68 patients who underwent fibrinolytic treatment due to deep vein thrombosis of the lower extremity were followed-up after a median time interval of 6.3 years. Phlebography was carried out in all patients prior to and following fibrinolytic treatment. 28% of all patients showed complete patency and 38% partial patency. 34% showed no improvement. For the long term follow-up, physical examination, doppler-sonography, phlebodynamometry and vein occlusion plethysmography were assessed.
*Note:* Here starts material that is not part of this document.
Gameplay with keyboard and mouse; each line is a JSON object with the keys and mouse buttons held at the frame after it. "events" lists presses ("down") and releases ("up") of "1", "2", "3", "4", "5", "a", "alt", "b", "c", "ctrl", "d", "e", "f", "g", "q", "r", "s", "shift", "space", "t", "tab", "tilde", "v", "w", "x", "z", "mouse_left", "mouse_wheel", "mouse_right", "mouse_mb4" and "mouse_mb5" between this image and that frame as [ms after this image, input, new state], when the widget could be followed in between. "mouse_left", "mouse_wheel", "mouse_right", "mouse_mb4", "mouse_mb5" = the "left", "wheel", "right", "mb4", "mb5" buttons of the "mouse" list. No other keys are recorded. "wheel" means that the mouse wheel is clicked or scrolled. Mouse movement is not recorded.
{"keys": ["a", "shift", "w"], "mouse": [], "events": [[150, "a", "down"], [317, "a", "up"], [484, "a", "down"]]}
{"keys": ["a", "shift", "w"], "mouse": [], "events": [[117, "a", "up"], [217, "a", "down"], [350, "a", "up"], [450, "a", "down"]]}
The acute intervention, regarding treatment, turned out to be the crucial prognostic parameter. While late symptoms and clinical findings on the one hand and site, extent and age of thrombosis prior to fibrinolytic treatment on the other hand did not correlate with one another, symptoms and clinical findings did indeed correlate quite well with the outcome of fibrinolytic treatment. Postthrombotic syndrom was rare in cases with complete patency. In cases where patency was only partially or not at all achieved, postthrombotic syndrom was present to a higher degree the more central and the more extensive the remaining thrombosis was.
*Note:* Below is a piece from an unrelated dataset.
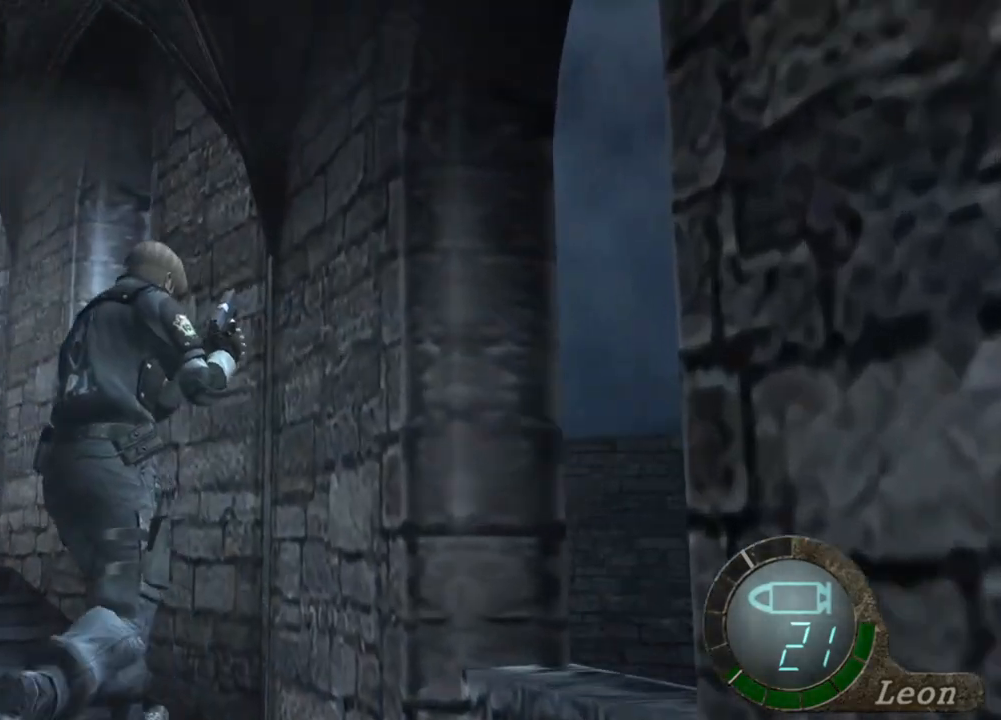
{"keys": ["shift", "w"], "mouse": [], "events": [[84, "a", "up"], [184, "a", "down"], [317, "a", "up"]]}
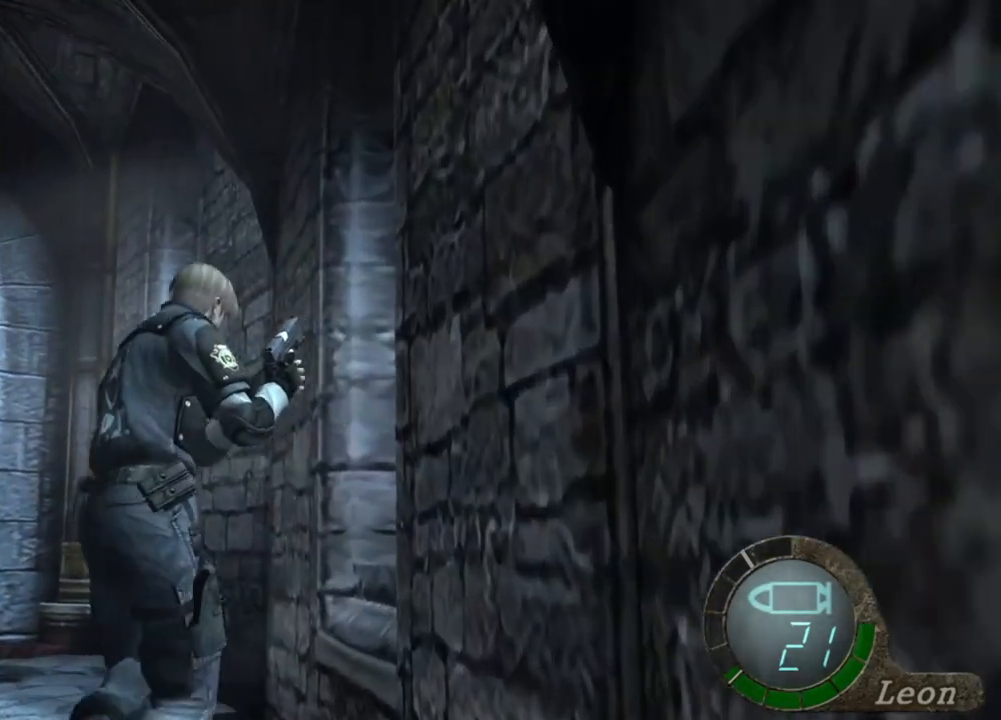
{"keys": ["shift", "w"], "mouse": [], "events": []}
68例因下肢深静脉血栓形成接受纤维蛋白溶解治疗的患者,在中位时间间隔6.3年后进行了随访。所有患者在纤维蛋白溶解治疗前后均进行了静脉造影。所有患者中28%显示完全通畅,38%显示部分通畅。34%无改善。对于长期随访,评估了体格检查、多普勒超声、静脉压力测定和静脉阻塞体积描记法。结果表明,关于治疗的急性干预是关键的预后参数。一方面,晚期症状和临床发现与另一方面纤维蛋白溶解治疗前血栓形成的部位、范围和年龄之间没有相关性,但症状和临床发现确实与纤维蛋白溶解治疗的结果有很好的相关性。在完全通畅的病例中,血栓形成后综合征很少见。在通畅仅部分或根本未实现的病例中,剩余血栓越靠近中心且范围越广,血栓形成后综合征的程度越高。